> [Problem statement] Reproduce the lines below exactly. Skip images.
※ ※ ※
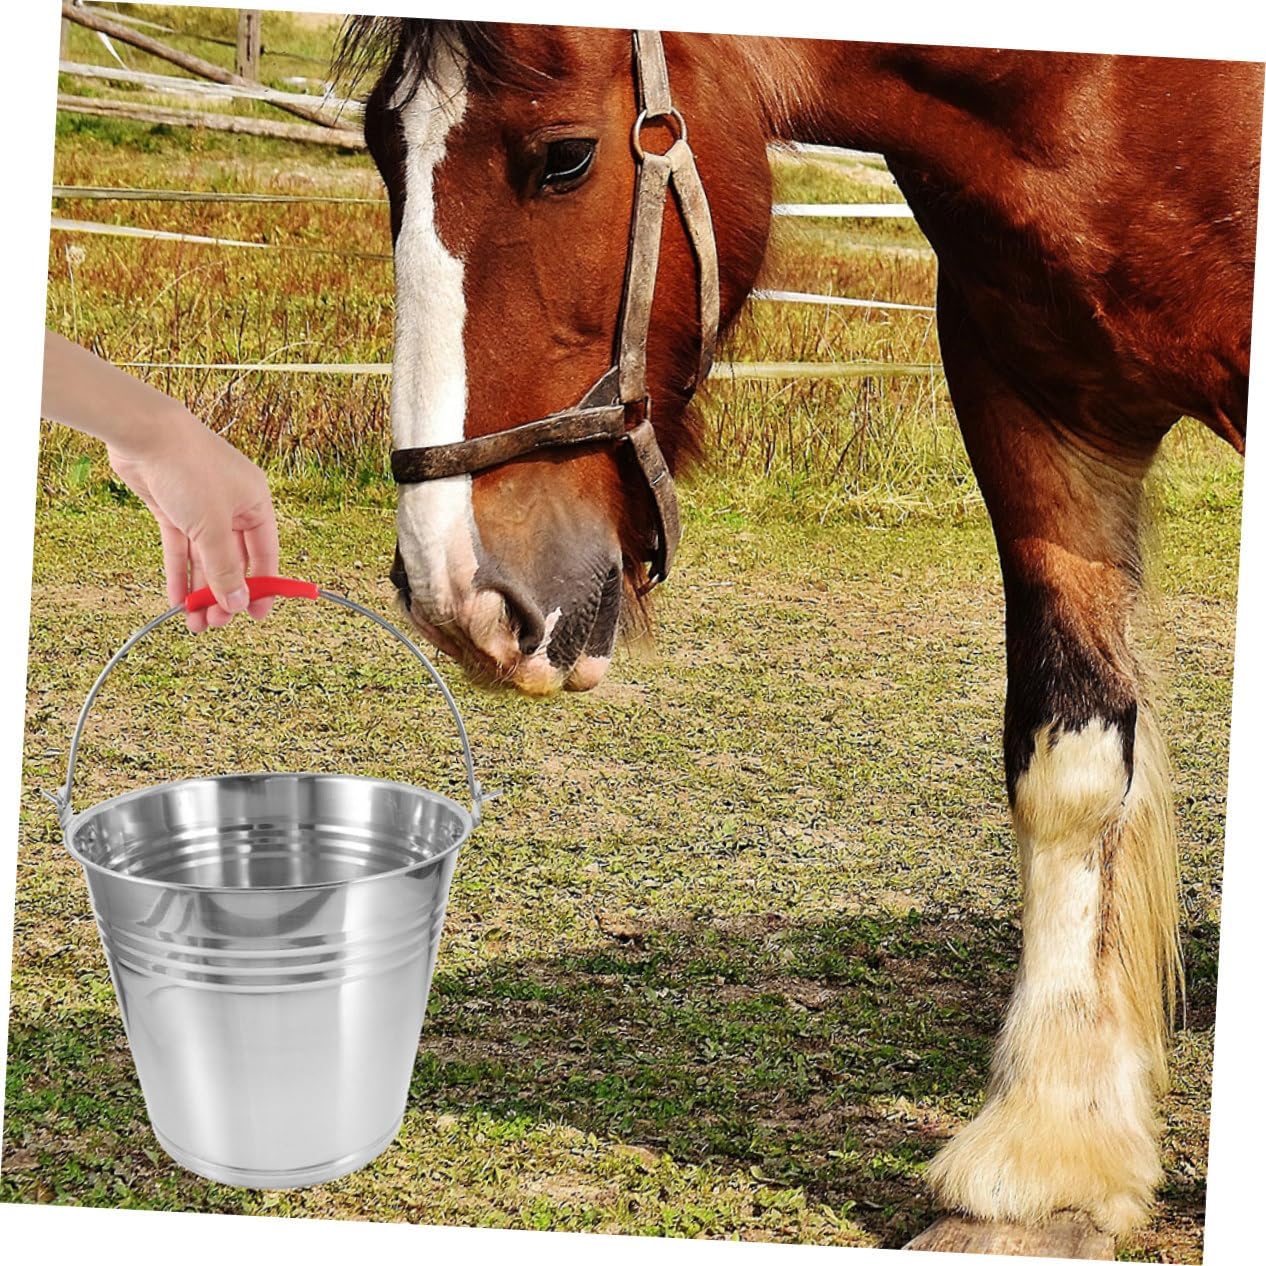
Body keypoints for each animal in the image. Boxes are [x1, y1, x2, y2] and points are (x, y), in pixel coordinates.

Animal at [336, 17, 1261, 1258]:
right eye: (383, 148)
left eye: (565, 157)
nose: (455, 596)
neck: (1115, 87)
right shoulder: (1038, 409)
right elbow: (1071, 764)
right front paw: (1051, 1159)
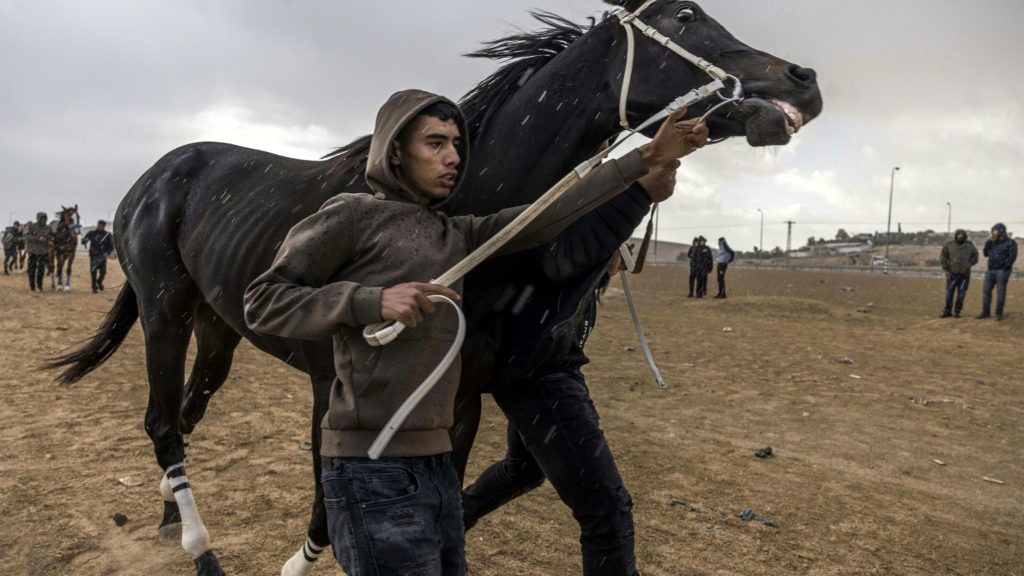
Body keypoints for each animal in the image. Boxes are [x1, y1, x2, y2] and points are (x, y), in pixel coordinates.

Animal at [46, 2, 822, 574]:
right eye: (687, 15)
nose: (804, 79)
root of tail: (157, 174)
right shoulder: (334, 387)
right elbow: (330, 505)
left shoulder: (472, 394)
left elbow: (452, 496)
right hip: (166, 311)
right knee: (160, 419)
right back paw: (200, 547)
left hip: (218, 330)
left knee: (183, 415)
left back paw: (167, 514)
※ ※ ※
> [Task solution]
Body keypoints for each animal in the image. Boxes are [x1, y1, x2, y2] and points are (x, y), in pixel coordinates.

Animal at [336, 17, 1261, 1258]:
right eye: (383, 148)
left eye: (565, 157)
nose: (455, 596)
neck: (1115, 87)
right shoulder: (1038, 409)
right elbow: (1071, 764)
right front paw: (1051, 1159)
Body keypoints for each animal in the image. Boxes are [x1, y1, x2, y2] and points are (x, y), in pixel coordinates.

Animal at [46, 2, 822, 574]:
right eye: (687, 15)
nose: (804, 79)
root of tail: (157, 174)
right shoulder: (334, 387)
right elbow: (330, 505)
left shoulder: (472, 394)
left elbow: (452, 496)
right hip: (166, 311)
right knee: (160, 419)
right back paw: (200, 547)
left hip: (218, 330)
left knee: (183, 415)
left back paw: (167, 514)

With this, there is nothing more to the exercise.